The infinite while loop now only contains the code for blinking LED and turn off LED based on the state of buttonState.

As you can see from the implementation, Using interrupt allows for infrequent button-press task to be executed in the "background" when they occur, without posing a run-time penalty of having to poll the hardware until the event occurs. This frees up our main loop to take care of the critical code, with the interrupt code pausing the main code to execute when the event of interest occurs. Using interrupt not only free up the resource for the MCU to do other tasks, in the case of GPIO interupt, the ablility to set interrupt trigger mode make the code much simplier than the previous "polling" example.

Do's and Don'ts of ISR

When writing an Interrupt Service Routine (ISR) routine, there are a few things need to be awared

  • Keep it as short as possible
  • Don't use _delay_ms() or any blocking code
  • Don't handle communication transaction within the interrupt
  • Declare share resource with volatile
  • Variables shared with main code may need to be protected when altering the value

The ISR should be kept as short as possible, it is often should only consists of the code to alter a variable that is used as a flag to indicated that interrupt has occured, and the main code will do something based on the flag. Likewise, don't use _delay_ms() or any blocking code within the ISR, as this will caused other interupt not be able to enter the ISR if an interrupt occured during the blocking period. It should not handle the communication transaction within the ISR as well. As communication protocol, such as USART, I2C or even SPI, are sending data at much slower speed as compare to MCU clock ticks and those transactions often hold up the hardware resource during the transactions much longer.

The resource that alters by both main code and the ISR need to be declared with volatile. This tells the compiler that such variables might change at any time, and thus the compiler must reload the variable whenever you reference it, rather than relying upon a copy it might have in a processor register.

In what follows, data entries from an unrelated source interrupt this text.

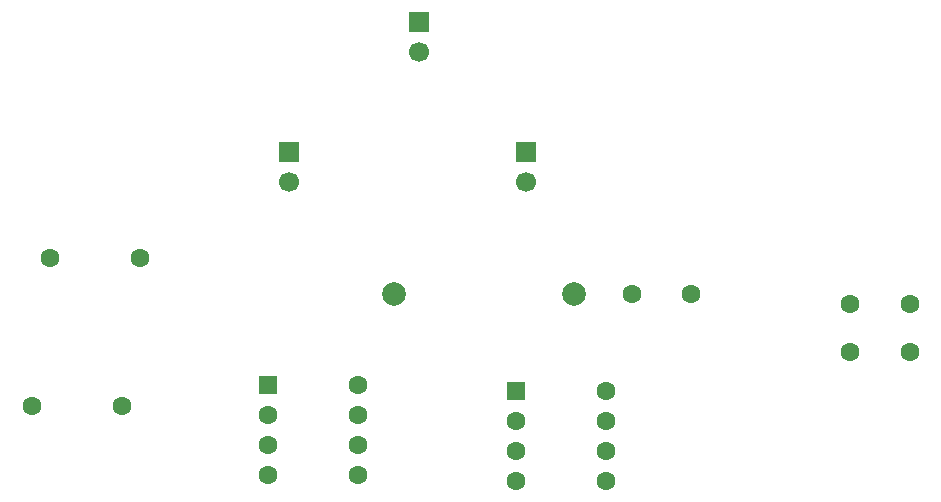
<source format=gbr>
%TF.GenerationSoftware,KiCad,Pcbnew,9.0.3-9.0.3-0~ubuntu24.04.1*%
%TF.CreationDate,2025-12-18T18:23:41+05:30*%
%TF.ProjectId,Class_D_Amp_Discrete,436c6173-735f-4445-9f41-6d705f446973,rev?*%
%TF.SameCoordinates,Original*%
%TF.FileFunction,Soldermask,Bot*%
%TF.FilePolarity,Negative*%
%FSLAX46Y46*%
G04 Gerber Fmt 4.6, Leading zero omitted, Abs format (unit mm)*
G04 Created by KiCad (PCBNEW 9.0.3-9.0.3-0~ubuntu24.04.1) date 2025-12-18 18:23:41*
%MOMM*%
%LPD*%
G01*
G04 APERTURE LIST*
G04 Aperture macros list*
%AMRoundRect*
0 Rectangle with rounded corners*
0 $1 Rounding radius*
0 $2 $3 $4 $5 $6 $7 $8 $9 X,Y pos of 4 corners*
0 Add a 4 corners polygon primitive as box body*
4,1,4,$2,$3,$4,$5,$6,$7,$8,$9,$2,$3,0*
0 Add four circle primitives for the rounded corners*
1,1,$1+$1,$2,$3*
1,1,$1+$1,$4,$5*
1,1,$1+$1,$6,$7*
1,1,$1+$1,$8,$9*
0 Add four rect primitives between the rounded corners*
20,1,$1+$1,$2,$3,$4,$5,0*
20,1,$1+$1,$4,$5,$6,$7,0*
20,1,$1+$1,$6,$7,$8,$9,0*
20,1,$1+$1,$8,$9,$2,$3,0*%
G04 Aperture macros list end*
%ADD10C,1.600000*%
%ADD11RoundRect,0.250000X-0.550000X-0.550000X0.550000X-0.550000X0.550000X0.550000X-0.550000X0.550000X0*%
%ADD12C,1.700000*%
%ADD13R,1.700000X1.700000*%
%ADD14C,2.000000*%
G04 APERTURE END LIST*
D10*
%TO.C,R2*%
X131690000Y-99500000D03*
X139310000Y-99500000D03*
%TD*%
%TO.C,R1*%
X133190000Y-87000000D03*
X140810000Y-87000000D03*
%TD*%
D11*
%TO.C,U1*%
X151695000Y-97690000D03*
D10*
X151695000Y-100230000D03*
X151695000Y-102770000D03*
X151695000Y-105310000D03*
X159315000Y-105310000D03*
X159315000Y-102770000D03*
X159315000Y-100230000D03*
X159315000Y-97690000D03*
%TD*%
%TO.C,U2*%
X180315000Y-98190000D03*
X180315000Y-100730000D03*
X180315000Y-103270000D03*
X180315000Y-105810000D03*
X172695000Y-105810000D03*
X172695000Y-103270000D03*
X172695000Y-100730000D03*
D11*
X172695000Y-98190000D03*
%TD*%
D10*
%TO.C,C2*%
X201000000Y-94950000D03*
X206000000Y-94950000D03*
%TD*%
D12*
%TO.C,J3*%
X173500000Y-80540000D03*
D13*
X173500000Y-78000000D03*
%TD*%
D12*
%TO.C,J2*%
X153500000Y-80540000D03*
D13*
X153500000Y-78000000D03*
%TD*%
D12*
%TO.C,J1*%
X164500000Y-69540000D03*
D13*
X164500000Y-67000000D03*
%TD*%
D14*
%TO.C,L1*%
X177615000Y-90000000D03*
X162375000Y-90000000D03*
%TD*%
D10*
%TO.C,C3*%
X187500000Y-90000000D03*
X182500000Y-90000000D03*
%TD*%
%TO.C,C1*%
X206000000Y-90900000D03*
X201000000Y-90900000D03*
%TD*%
M02*

</source>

Strictly speaking, the buttonState in the code we shown previously is not necessary to be declared with volatile as , we did so just in case if we eventually will add some code in the main where we might alter the flag.

volatile uint8_t buttonPressed = 0;

ISR(PORTA_PORT_vect) {
    if (PORTA.INTFLAGS & PIN0_bm) {
        buttonPressed = 1;  // set the value of buttonPressed
        PORTA.INTFLAGS = PIN0_bm;
    }
}

int main() {
    if (buttonPressed) {
        // do something
        buttonPressed = 0; // reset the value of buttonPressed
    }
}

There are cases where the shared resource/variable is a time-critical (such as timer counter) and are multi-byte data (for example, a uint32_t variable is 4-byte long) being updated by an ISR, then you may need to temporally disable interrupts when accessing such data to ensure data integrity, and you might want to copy the data to a different variable.

volatile uint32_t timeCount = 0;

ISR (RTC_PIT_vect) {
  timeCount++;
  RTC.PITINTFLAGS = RTC_PI_bm;
}

cli();
uint32_t currentCount = timeCount;  // get value set by ISR
sei();

Interrupt is an important concept of any MCU. We will further explain various interrupt use cases in future tutorials.